New York City will install 100 new security cameras in neighbourhoods in Brooklyn with large haredi Orthodox Jewish populations.
New York Mayor Bill de Blasio announced the new security measure on Friday.
The neighbourhoods slated to get the cameras are Williamsburg, Crown Heights and Borough Park, the Associated Press reported.
The first 30 cameras are scheduled to be installed by March, and the remaining 70 will be installed with input about where to locate them from community representatives, the Brooklyn Paper reported.
“An attack on the Jewish community is an attack on all New Yorkers,” de Blasio said in a statement published by local media. “These new security cameras will increase the NYPD’s visibility into these neighbourhoods, and help our officers on the ground keep New Yorkers safe.”
The three neighbourhoods have been the sites of numerous anti-Semitic incidents ranging from verbal assault to physical attacks, including sucker punches and the ripping off of kippas and women’s head coverings.
Meanwhile, there has been an increase in applications filed by Orthodox residents of Rockland County for gun permits, the New York Post reported.
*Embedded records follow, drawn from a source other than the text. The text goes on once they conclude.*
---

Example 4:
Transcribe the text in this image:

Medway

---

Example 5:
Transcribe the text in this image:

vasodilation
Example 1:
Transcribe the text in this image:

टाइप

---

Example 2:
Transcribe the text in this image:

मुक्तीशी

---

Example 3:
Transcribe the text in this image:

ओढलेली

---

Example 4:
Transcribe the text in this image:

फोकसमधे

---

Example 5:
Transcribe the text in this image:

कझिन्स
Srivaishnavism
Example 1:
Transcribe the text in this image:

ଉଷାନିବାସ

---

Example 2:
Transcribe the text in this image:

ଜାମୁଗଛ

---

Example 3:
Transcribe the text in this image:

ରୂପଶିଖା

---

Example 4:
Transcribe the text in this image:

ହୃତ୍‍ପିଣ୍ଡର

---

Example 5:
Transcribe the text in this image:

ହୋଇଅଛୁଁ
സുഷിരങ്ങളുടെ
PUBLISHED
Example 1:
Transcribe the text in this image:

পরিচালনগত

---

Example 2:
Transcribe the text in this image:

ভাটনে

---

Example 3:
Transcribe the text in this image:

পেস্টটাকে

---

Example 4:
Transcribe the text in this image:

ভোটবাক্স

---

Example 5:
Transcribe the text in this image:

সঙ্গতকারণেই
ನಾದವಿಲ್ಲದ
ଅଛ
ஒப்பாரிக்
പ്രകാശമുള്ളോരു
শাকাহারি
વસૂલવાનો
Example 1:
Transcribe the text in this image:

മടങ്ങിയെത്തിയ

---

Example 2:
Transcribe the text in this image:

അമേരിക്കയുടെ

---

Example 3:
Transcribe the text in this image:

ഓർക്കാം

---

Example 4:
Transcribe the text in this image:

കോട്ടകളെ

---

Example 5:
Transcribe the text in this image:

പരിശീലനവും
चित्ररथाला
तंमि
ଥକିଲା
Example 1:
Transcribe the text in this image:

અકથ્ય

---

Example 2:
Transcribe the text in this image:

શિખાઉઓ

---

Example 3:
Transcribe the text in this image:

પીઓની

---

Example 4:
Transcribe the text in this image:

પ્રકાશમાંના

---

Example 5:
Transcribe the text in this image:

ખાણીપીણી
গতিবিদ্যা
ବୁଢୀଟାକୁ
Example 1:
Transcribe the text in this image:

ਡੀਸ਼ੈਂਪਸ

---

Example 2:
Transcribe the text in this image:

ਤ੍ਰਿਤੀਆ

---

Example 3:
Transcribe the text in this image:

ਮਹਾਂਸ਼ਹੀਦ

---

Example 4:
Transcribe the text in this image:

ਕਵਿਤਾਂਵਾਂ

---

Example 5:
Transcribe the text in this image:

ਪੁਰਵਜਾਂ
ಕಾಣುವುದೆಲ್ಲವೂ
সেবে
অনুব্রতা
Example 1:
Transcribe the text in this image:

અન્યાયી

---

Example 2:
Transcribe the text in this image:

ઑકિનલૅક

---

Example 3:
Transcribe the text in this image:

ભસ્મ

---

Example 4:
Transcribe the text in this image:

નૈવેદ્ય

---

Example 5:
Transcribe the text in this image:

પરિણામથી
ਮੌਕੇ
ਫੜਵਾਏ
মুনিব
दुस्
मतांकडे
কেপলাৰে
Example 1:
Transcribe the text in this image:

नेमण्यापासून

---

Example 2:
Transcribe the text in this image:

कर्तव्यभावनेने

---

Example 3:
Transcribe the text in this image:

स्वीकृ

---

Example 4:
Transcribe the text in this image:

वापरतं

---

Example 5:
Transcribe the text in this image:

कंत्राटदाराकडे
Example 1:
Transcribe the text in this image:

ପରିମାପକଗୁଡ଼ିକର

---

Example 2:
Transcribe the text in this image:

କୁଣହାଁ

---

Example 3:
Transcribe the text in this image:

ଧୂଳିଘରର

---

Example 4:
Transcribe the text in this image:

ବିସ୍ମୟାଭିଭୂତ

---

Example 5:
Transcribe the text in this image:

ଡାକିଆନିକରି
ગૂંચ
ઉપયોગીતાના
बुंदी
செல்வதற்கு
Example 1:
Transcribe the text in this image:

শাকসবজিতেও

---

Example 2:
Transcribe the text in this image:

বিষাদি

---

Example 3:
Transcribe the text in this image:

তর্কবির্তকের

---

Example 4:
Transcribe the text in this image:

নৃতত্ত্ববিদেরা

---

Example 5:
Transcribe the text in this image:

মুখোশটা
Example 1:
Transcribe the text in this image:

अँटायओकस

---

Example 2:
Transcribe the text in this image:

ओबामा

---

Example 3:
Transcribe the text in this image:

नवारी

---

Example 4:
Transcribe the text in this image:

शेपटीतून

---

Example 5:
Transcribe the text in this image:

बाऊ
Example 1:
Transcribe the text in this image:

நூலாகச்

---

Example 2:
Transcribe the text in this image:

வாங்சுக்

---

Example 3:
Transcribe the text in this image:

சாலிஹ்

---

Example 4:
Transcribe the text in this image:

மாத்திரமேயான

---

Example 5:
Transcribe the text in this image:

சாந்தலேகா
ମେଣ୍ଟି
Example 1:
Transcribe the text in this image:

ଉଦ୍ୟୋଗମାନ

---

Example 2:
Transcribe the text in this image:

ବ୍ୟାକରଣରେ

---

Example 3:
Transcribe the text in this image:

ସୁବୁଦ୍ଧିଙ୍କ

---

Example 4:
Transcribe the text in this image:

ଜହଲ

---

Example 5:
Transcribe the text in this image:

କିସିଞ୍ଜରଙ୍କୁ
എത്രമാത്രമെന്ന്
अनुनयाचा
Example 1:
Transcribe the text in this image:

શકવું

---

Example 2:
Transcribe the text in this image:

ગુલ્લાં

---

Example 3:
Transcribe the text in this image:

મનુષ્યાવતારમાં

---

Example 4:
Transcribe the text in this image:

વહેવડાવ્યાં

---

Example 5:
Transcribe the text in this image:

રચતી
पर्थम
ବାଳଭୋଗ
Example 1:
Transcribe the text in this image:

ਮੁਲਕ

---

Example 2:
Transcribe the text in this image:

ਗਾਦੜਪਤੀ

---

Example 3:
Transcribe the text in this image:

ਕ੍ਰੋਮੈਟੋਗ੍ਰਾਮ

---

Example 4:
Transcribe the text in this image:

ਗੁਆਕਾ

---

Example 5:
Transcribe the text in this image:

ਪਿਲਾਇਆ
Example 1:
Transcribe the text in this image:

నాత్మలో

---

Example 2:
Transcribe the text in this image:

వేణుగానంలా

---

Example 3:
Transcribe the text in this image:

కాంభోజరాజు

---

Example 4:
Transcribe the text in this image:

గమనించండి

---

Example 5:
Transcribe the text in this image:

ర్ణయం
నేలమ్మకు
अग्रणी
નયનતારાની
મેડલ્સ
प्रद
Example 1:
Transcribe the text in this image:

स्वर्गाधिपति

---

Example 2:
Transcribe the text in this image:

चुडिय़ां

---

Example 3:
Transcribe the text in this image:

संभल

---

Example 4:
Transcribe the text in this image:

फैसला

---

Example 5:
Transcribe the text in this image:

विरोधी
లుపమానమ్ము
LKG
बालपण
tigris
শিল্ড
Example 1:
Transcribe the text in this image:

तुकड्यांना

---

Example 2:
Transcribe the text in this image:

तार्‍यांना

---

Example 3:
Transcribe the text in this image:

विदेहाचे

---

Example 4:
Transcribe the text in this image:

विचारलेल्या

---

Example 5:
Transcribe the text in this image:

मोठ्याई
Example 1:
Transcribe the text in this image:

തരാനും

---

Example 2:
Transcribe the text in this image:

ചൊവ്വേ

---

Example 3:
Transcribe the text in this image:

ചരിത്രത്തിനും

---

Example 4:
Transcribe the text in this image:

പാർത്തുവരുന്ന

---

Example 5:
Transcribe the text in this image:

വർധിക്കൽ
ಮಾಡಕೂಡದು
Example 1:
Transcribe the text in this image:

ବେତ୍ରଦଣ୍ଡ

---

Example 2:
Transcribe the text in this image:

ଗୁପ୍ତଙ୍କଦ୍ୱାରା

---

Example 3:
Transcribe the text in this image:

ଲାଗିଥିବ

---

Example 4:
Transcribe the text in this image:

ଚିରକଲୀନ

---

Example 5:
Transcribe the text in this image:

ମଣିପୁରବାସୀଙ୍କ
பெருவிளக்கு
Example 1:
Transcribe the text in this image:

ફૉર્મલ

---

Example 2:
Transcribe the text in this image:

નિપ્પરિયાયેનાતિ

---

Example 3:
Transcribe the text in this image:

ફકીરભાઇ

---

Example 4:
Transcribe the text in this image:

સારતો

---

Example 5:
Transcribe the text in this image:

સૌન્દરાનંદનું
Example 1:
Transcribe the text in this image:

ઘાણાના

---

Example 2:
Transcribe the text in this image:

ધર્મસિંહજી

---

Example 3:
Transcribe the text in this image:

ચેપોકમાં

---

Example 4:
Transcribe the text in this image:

In the week following the Dec. 28 stabbing attack at the home of a rabbi in Monsey, New York, there were 65 new applications filed county-wide, with 23 from Monsey. All but five of the new applications came from within the heavily haredi town of Ramapo, which includes Monsey and other heavily Jewish areas, according to the Post. In the two months prior to the attack, an average of six applications a week were filed throughout the county, with only two from Monsey.